When you copy the entries, omit the images and keep every word as it is.

═══ Provided records

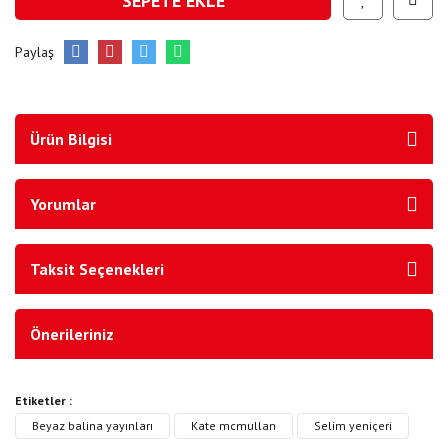
SEPETE EKLE
Paylaş
Ürün Bilgisi
Yorumlar
Taksit Seçenekleri
Önerileriniz
Etiketler :
Beyaz balina yayınları
Kate mcmullan
Selim yeniçeri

══════

◆ Final answer:
SEPETE EKLE
Paylaş
Ürün Bilgisi
Yorumlar
Taksit Seçenekleri
Önerileriniz
Etiketler :
Beyaz balina yayınları
Kate mcmullan
Selim yeniçeri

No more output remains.